A Religion and a People

The Jewish religion, unlike Christianity for example, is inseparable from the Jewish people and is center and starting point for all Jewish culture. According to Daniel Boyarin, the underlying distinction between religion and ethnicity is foreign to Judaism. This is because Judaism evolved in the east, before the concept of a religion separate from nationhood evolved in the West. Boyarin claims that “Jewishness disrupts the very categories of identity, because it is not national, not genealogical, not religious, but all of these, in dialectical tension.” Therefore, in a wider sense, Judaism includes the study of all things and ideas that are Jewish or produced by Jews and that are related to Jewish religious, community or national life, and is not confined to religion.

Origins and evolution of Judaism

Judaism is one of the oldest monotheistic religions, and the oldest one in existence today. It is the precursor of both Christianity and Islam, which borrowed many concepts from Judaism. Judaism has evolved and diversified in both space and time, reflecting the vicissitudes of a people twice exiled from its homeland, and cut off from its national center and center of worship in Jerusalem. The commandments of the Torah, the oldest book of law, were modified by the later oral tradition embodied with the Mishnah, and modified again with the destruction of the temple and codified in the Babylonian and Jerusalem Talmud. Jewish law was further elaborated in the Shulkhan Aruch and the writings of Maimonides and others. Judaism underwent further transformations with the coming of the 19th century enlightenment, and the return to Zion in our own time. Scattered to the four corners of the globe, the Jewish religion developed two major streams of practice: Ashkenazic and Sephardic, that nonetheless strived to remain united despite the vast distances that separated them, and the diverse cultural influences upon them. They evolved a common liturgy in Hebrew and Aramaic as well as common customs for holiday celebrations, sacraments and life cycle events.

The People of the Book

The Jews are the known as “the people of the book.” The book is the Old Testament Bible, or Tanach which is a record of the history of the ancient people of Israel up to the first exile, viewed in terms of the relation of the Jews to God. To this book, which also defined the laws given to the Jewish people, were added a codification of Oral law, the Mishnah, and an amplification and redesign of customs following the destruction of the Jewish temple, the Talmud.

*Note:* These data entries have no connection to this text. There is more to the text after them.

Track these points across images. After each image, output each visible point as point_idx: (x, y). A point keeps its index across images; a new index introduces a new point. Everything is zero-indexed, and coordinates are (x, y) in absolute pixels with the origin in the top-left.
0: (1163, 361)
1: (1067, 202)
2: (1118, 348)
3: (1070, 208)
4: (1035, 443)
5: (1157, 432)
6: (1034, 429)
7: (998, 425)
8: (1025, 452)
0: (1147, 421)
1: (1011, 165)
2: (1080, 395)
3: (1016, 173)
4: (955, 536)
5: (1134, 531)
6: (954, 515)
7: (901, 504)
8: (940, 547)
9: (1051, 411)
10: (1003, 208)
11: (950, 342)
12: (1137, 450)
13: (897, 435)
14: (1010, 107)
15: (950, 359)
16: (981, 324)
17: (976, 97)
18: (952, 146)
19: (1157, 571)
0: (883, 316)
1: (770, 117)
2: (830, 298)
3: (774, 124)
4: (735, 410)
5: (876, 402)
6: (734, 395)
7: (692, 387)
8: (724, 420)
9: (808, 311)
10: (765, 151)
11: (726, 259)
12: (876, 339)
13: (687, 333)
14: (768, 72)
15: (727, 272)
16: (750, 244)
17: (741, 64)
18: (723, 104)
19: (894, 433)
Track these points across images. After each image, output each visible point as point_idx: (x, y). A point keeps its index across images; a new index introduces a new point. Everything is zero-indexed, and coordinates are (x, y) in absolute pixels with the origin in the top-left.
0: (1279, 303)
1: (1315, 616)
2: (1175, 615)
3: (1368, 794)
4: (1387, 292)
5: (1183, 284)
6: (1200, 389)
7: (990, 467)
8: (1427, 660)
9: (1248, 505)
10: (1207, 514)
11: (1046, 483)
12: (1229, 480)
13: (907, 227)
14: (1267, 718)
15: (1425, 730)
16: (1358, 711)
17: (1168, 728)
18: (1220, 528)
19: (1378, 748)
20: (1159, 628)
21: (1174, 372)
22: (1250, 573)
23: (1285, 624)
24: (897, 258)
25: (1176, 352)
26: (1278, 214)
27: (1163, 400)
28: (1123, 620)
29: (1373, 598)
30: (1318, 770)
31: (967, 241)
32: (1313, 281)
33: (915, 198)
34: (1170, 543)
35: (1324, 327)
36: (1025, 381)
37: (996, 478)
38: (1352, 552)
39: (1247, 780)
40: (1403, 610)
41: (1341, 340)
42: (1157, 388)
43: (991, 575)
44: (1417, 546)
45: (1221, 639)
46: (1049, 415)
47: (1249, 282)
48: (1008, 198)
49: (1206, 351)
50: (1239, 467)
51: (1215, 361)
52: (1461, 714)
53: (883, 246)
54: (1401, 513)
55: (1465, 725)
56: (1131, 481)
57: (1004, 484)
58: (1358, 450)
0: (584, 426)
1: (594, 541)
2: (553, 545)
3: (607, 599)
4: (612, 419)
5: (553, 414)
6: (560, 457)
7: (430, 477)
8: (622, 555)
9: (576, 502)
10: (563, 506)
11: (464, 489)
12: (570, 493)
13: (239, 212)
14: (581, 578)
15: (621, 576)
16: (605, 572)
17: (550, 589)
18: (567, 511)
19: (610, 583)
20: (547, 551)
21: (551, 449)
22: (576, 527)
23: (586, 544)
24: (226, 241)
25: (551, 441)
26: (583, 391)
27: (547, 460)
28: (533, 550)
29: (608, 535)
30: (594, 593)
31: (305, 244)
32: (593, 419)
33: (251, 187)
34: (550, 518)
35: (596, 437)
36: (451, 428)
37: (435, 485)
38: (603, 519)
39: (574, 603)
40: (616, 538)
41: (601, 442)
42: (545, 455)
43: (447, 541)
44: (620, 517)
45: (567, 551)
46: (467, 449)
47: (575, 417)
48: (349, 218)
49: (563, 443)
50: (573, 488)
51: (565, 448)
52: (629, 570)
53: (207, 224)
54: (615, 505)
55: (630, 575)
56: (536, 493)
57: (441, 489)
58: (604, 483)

Elements of the Jewish faith

Throughout the centuries, Judaism as a religion maintained a unity of faith and practice centered around the following elements:

• Monotheism – a belief in one spiritual non-anthropomorphic God, who has no intercessors and who cannot be pictured.

• The centrality of Jerusalem and the land of Israel to Jewish religious and national life.

• Belief in the Messiah and in collective salvation as well as in an afterlife.

• The observance of the major holidays – Rosh Hashanah, Yom Kippur, Sukkot, Passover, Shavuot, with the addition of Hanukkah and Purim.

• Observance of Kashrut (dietary laws).

• Observance of common liturgy.

• Marriage within the faith and the Jewish people.

• Belief in the sanctity of life as an over-riding concern.

• Observance of the 613 commandments of the law (“Taryag Mitzvot”) as codified in the Babylonian Talmud.

The Jewish Confession of Faith

The Jewish confession of faith, equivalent to the Muslim Shehada and the Catholic Credo, is the ancient Shema Yisrael prayer:

“Shema Yisrael, Adonai Eloheinu, Adonai Echad” – Hear O Israel, the Lord is our God, the Lord is one.

Articles of Judaica

Jewish handicrafts and decorated religious articles typically utilize characteristic symbols such as the Jewish star and lion of David. Designs are constrained by the religious stricture against drawing a human figure that might be considered the image of God. Articles of Judaica include anything that is used in Jewish worship, study and religious observances, and may include anything that is a product of Jewish culture: articles of apparel and religious dress such as a Kippah (yarmulkeh) or Tallit, Sabbath candlesticks, Shofar, Megilat Esther, prayer books, volumes of the Tanach, Talmud and other books, Mezuza and Hannukiya, Jewish Jewelry incorporating Jewish symbols and various products of Israel.